RUGANTINO nota di Cielo Pessione Fabrizi
A Rugantino mi legano molti
ricordi. Era il 1962. Avevo tre anni ma ricordo l’aspetto smagliante del palco
del Sistina, i camerini corde/cipria/specchi e quell’aria di grande teatro che
permeava di sacro perfino il respiro. O almeno così io sentivo. Nonno in scena
negli azzimati panni del boja Mastro Titta.

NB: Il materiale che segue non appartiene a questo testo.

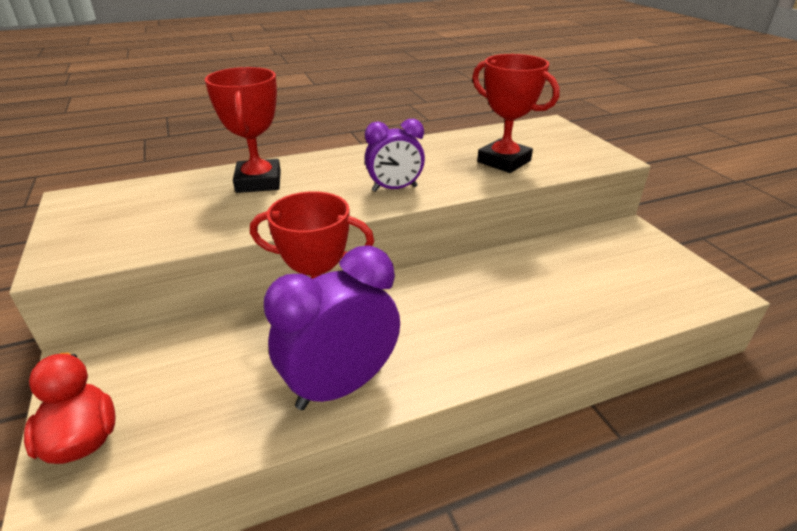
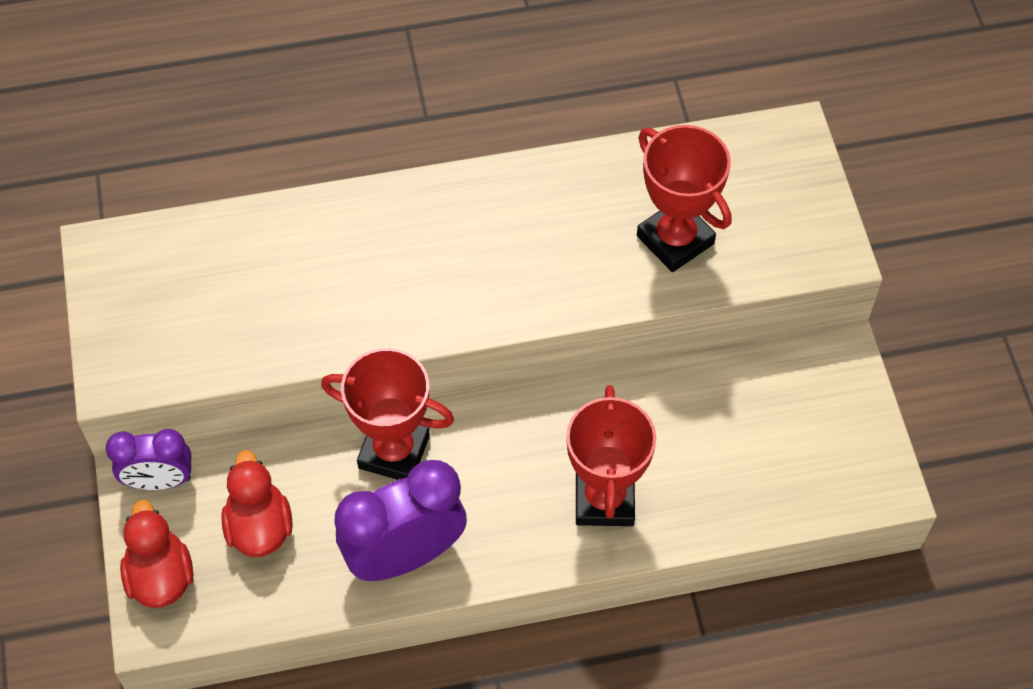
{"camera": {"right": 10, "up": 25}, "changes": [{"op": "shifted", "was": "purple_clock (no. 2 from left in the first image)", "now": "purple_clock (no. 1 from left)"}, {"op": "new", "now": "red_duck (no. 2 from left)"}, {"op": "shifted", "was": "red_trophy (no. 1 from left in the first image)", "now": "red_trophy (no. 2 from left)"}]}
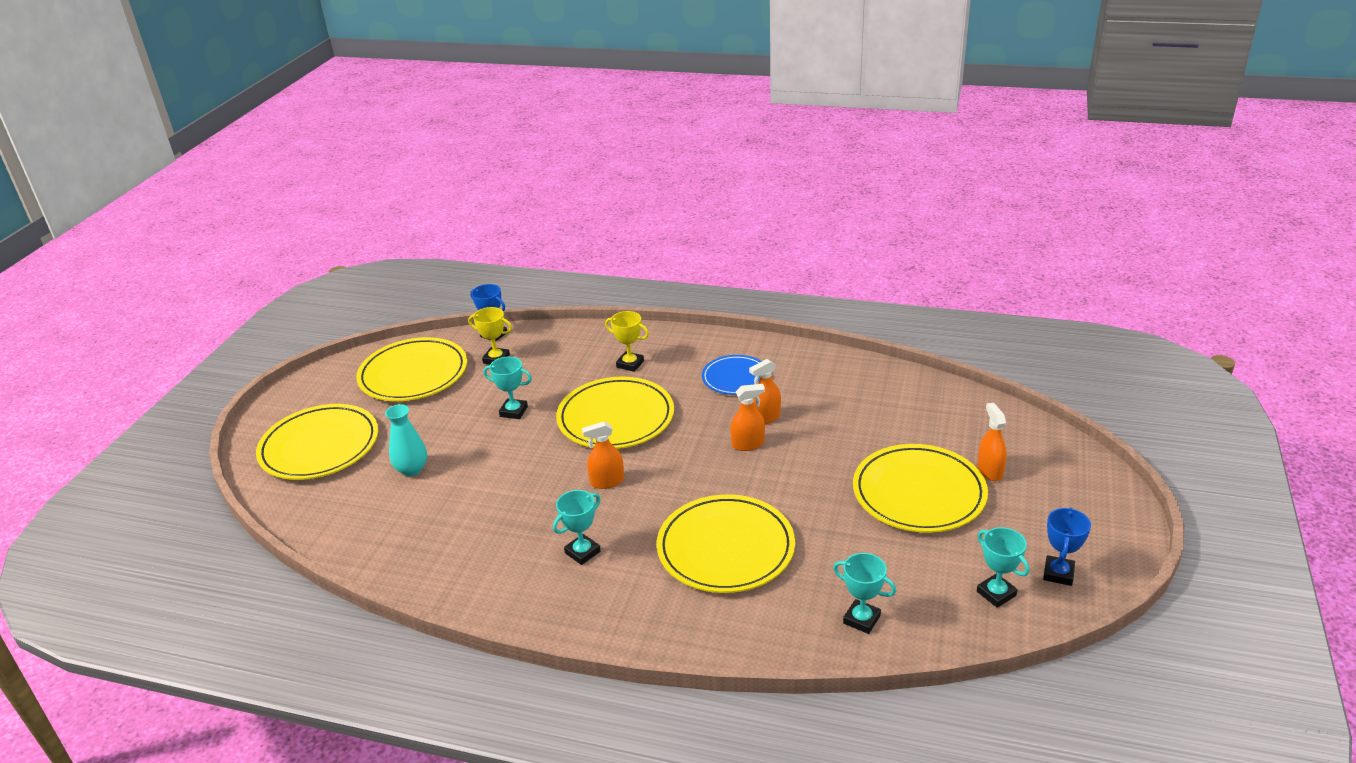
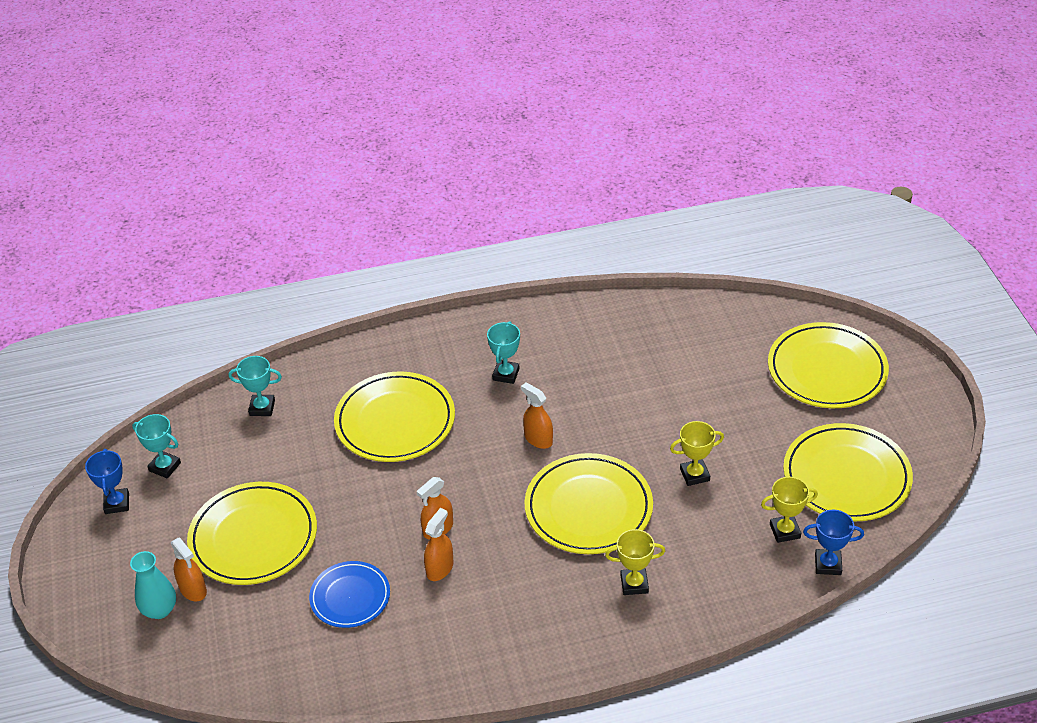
{"camera": {"right": 150, "up": 10}, "changes": [{"op": "shifted", "was": "turquoise_vase"}, {"op": "shifted", "was": "blue_plate"}, {"op": "rotated", "was": "orange_spray_bottle (no. 1 from left in the first image)", "clockwise": -90}, {"op": "repainted", "was": "turquoise_trophy (no. 1 from left)", "now": "yellow_trophy (no. 2 from left)"}]}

Godevo a tutta quella romanità
colorata e sguaiata, impertinente e sostanziosa, le musiche e i canti
rimanevano dentro per giorni. Quel parlato comodo come la migliore scarpa, quel
romano graffiante e sincero che era tutt’uno con mio mio nonno tanto che,
atterrato a New York nel '64 per la tournée di Rugantino (in USA, Canada e
Argentina), ad un giornalista che gli chiedeva come avrebbe fatto in America se
non conosceva l'inglese lui rispose: "Io puro si fossi nato qua, sempre
romano avrei parlato”. Mio zio Alberto Nucci ricordava che al Mark Hellinger
Theatre ricevette un applauso in uscita di ben 5 minuti. E poi ancora
l’edizione del 1978, comicissimo con una parrucca sproporzionata. Trovajoli di
lui ricordava l’estrema duttilità canora e la commozione quando cantava “E’

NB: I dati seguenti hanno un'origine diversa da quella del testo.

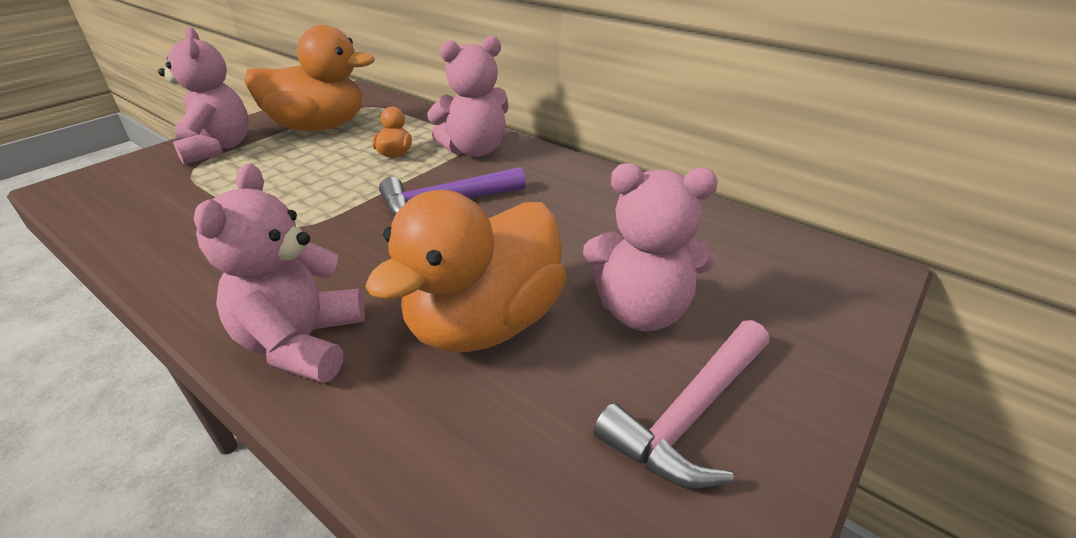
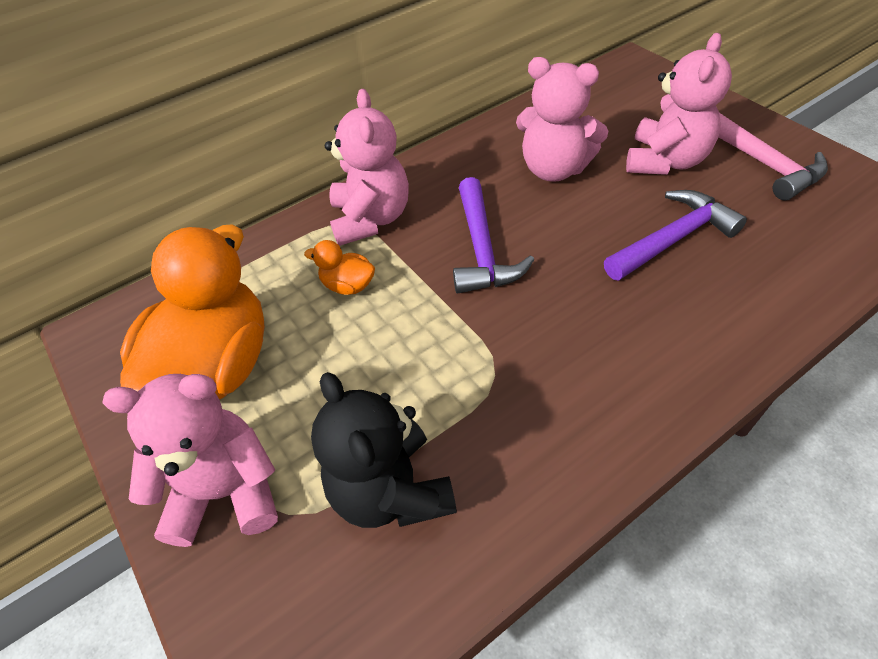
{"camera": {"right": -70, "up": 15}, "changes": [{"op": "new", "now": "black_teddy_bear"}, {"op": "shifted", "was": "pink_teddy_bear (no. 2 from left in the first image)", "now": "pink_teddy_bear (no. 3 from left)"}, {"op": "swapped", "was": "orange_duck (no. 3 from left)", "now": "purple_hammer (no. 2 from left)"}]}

bello ave ‘na donna dentro casa”. Ed è stato proprio con questa canzone che ha
salutato il pubblico nella sua ultima apparizione, nel 1987 (Gino Bramieri
Show). Non riuscì neanche a finire l’ultima strofa tanta era la commozione. Si
alzò con fatica dalla sedia in proscenio mentre benediva il pubblico e gli
lanciò il cuore prima di salutarlo con la mano, per sempre. Pochi anni prima
aveva perso mia nonna, Beatrice Rocchi, in arte Reginella, di Velletri, proprio
la città che ospita la Fondazione Museo
Luigi Magni e Lucia Mirisola. E questo sintetico cerchio di eventi ed affetti
così si chiude per introdurre il Rugantino di Luigi Magni. Peccato abbiano
condiviso insieme solo il set di Tosca. Ma attraverso lo scrivere l’uno e
l’interpretare l’altro mi piace immaginare che anche in questa opera, in
qualche modo abbiano collaborato assieme. Li accomunava un amore per Roma raro
e schietto perfino a quei tempi. Un amore sfrontato e paziente, candido e
visionario, potente e coraggioso. Nati entrambi nel cuore di Roma e cresciuti
là, in Campo de’ Fiori, sotto lo sguardo profondo della statua di Giordano
Bruno, sono stati interpreti appassionati dei valori umani e culturali della
città eterna, coltivando sguardo critico e pensiero autonomo.